═══ Available data

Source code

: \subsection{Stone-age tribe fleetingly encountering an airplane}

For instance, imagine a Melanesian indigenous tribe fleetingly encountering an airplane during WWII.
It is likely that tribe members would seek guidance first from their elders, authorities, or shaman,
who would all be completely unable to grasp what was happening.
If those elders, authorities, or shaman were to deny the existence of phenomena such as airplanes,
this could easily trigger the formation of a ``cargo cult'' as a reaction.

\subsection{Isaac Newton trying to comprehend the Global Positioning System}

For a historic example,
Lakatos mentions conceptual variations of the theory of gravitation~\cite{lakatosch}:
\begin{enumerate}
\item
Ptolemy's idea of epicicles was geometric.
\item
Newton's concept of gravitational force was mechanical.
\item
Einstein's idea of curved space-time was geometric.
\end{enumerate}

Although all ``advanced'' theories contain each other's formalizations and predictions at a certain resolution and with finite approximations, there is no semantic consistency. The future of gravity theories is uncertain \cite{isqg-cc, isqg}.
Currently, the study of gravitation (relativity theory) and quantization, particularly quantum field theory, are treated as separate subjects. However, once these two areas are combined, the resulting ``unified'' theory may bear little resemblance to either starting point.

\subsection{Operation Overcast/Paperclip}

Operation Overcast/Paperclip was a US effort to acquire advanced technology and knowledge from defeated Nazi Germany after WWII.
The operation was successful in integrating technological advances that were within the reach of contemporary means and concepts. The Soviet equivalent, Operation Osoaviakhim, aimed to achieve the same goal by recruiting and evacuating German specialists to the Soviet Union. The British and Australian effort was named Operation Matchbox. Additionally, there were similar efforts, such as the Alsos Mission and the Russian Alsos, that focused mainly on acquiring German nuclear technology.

══════

> Your objective
Your task is to transcribe all of the entries word for word.

> The answer
Source code

: \subsection{Stone-age tribe fleetingly encountering an airplane}

For instance, imagine a Melanesian indigenous tribe fleetingly encountering an airplane during WWII.
It is likely that tribe members would seek guidance first from their elders, authorities, or shaman,
who would all be completely unable to grasp what was happening.
If those elders, authorities, or shaman were to deny the existence of phenomena such as airplanes,
this could easily trigger the formation of a ``cargo cult'' as a reaction.

\subsection{Isaac Newton trying to comprehend the Global Positioning System}

For a historic example,
Lakatos mentions conceptual variations of the theory of gravitation~\cite{lakatosch}:
\begin{enumerate}
\item
Ptolemy's idea of epicicles was geometric.
\item
Newton's concept of gravitational force was mechanical.
\item
Einstein's idea of curved space-time was geometric.
\end{enumerate}

Although all ``advanced'' theories contain each other's formalizations and predictions at a certain resolution and with finite approximations, there is no semantic consistency. The future of gravity theories is uncertain \cite{isqg-cc, isqg}.
Currently, the study of gravitation (relativity theory) and quantization, particularly quantum field theory, are treated as separate subjects. However, once these two areas are combined, the resulting ``unified'' theory may bear little resemblance to either starting point.

\subsection{Operation Overcast/Paperclip}

Operation Overcast/Paperclip was a US effort to acquire advanced technology and knowledge from defeated Nazi Germany after WWII.
The operation was successful in integrating technological advances that were within the reach of contemporary means and concepts. The Soviet equivalent, Operation Osoaviakhim, aimed to achieve the same goal by recruiting and evacuating German specialists to the Soviet Union. The British and Australian effort was named Operation Matchbox. Additionally, there were similar efforts, such as the Alsos Mission and the Russian Alsos, that focused mainly on acquiring German nuclear technology.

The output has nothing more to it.